In Denmark, the red-green alliance, a collection of “left” Social Democrats, Stalinists, Maoists and Pabloites, recently voted for the budget of the Social Democrat-led government, which follows seamlessly from the austerity policies of the previous conservative government.

In Greece, the Coalition of the Radical Left (SYRIZA) stands ready to replace the unstable coalition government of Prime Minister Antonis Samaras. SYRIZA has repeatedly assured the international banks of its readiness to repay Greek government debt and keep the country in the European Union.

In Italy, both the Sinistra Ecologia Libertà (Left Ecology Liberty) and Communist Refoundation are preparing to support a government led either by Bersani or Monti, as they did previously with the government of Romano Prodi. And in Germany, the Left Party is willing to provide an SPD-Green federal government with the necessary majority, as it already does at the state level.
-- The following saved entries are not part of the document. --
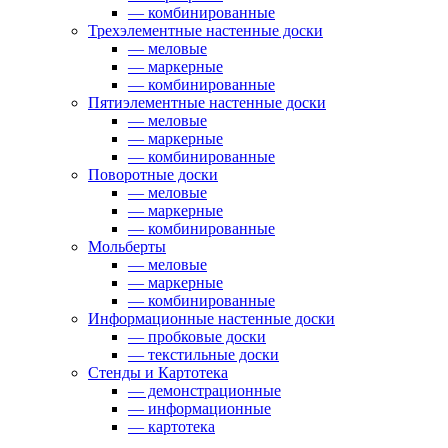
— комбинированные
Трехэлементные настенные доски
— меловые
— маркерные
— комбинированные
Пятиэлементные настенные доски
— меловые
— маркерные
— комбинированные
Поворотные доски
— меловые
— маркерные
— комбинированные
Мольберты
— меловые
— маркерные
— комбинированные
Информационные настенные доски
— пробковые доски
— текстильные доски
Стенды и Картотека
— демонстрационные
— информационные
— картотека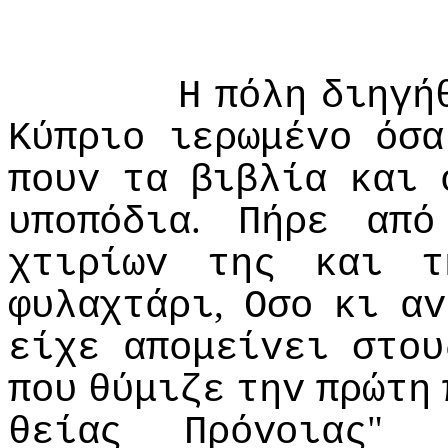
Η
πόλη
διηγή
Κύπριo
ιερωμέvo
όσα
πoυv
τα
βιβλία
και
.
υπoπόδια
Πήρε
από
χτιρίωv
της
και
τ
,
φυλαχτάρι
Οσo
κι
αv
είχε
απoμείvει
στoυ
πoυ
θύμιζε
τηv
πρώτη
"
θείας
Πρόvoιας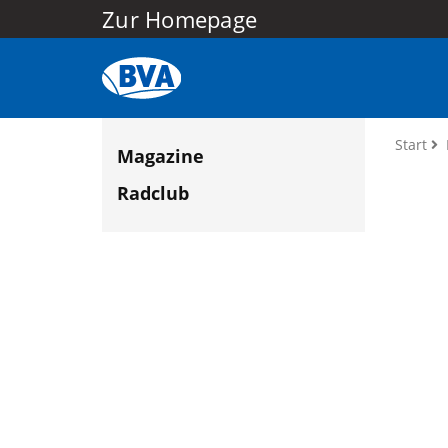
Zur Homepage
Start
Magazine
Radclub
These parties are left in name only. They represent a well-to-do layer of the middle class that is moving ever further to the right as the class struggle intensifies. They have fully integrated themselves into the bourgeois camp.

Under conditions where any solution to the crisis through the existing political structures is impossible, social conflicts must inevitably assume more open forms. Intense class struggles are on the agenda all across Europe. This has already been announced by the mass protests that took place in Greece, Spain and Portugal last year. It is inconceivable that hundreds of millions of European workers will accept the destruction of their livelihoods without a fight.

The intensification of the class struggle, however, does not automatically resolve the question of political perspective. Rather, it poses it more sharply.

If a progressive solution to the crisis remains blocked, due to the role played by the pseudo-left parties, then ultra-right organizations can benefit from the growth of social misery and despair. That is the bitter lesson of the past century. The same danger can be seen today in the growth of ultra-right and fascist organizations such as Chrysi Avgi (Golden Dawn) in Greece, the National Front in France, and Jobbik in Hungary.

Workers must break with the trade unions and pseudo-left organizations which seek to tie them to the decaying capitalist system. By insisting that there is no alternative to further cuts and the impoverishment of large sections of the population, the ruling class is in fact acknowledging the bankruptcy of capitalism.

The only alternative to a relapse into mass poverty and barbarism is a socialist program. The banks and major corporations must be nationalized and placed under democratic control. Production must be reorganized so that it serves the needs of society and not the profit interests of financial speculators and parasites.

Such a program can be achieved only through the united struggle of the European and international working class. It requires the formation of workers’ governments and the establishment of the United Socialist States of Europe. The most urgent task is the building of new revolutionary workers’ parties as part of an international socialist movement—the Socialist Equality parties and the International Committee of the Fourth International.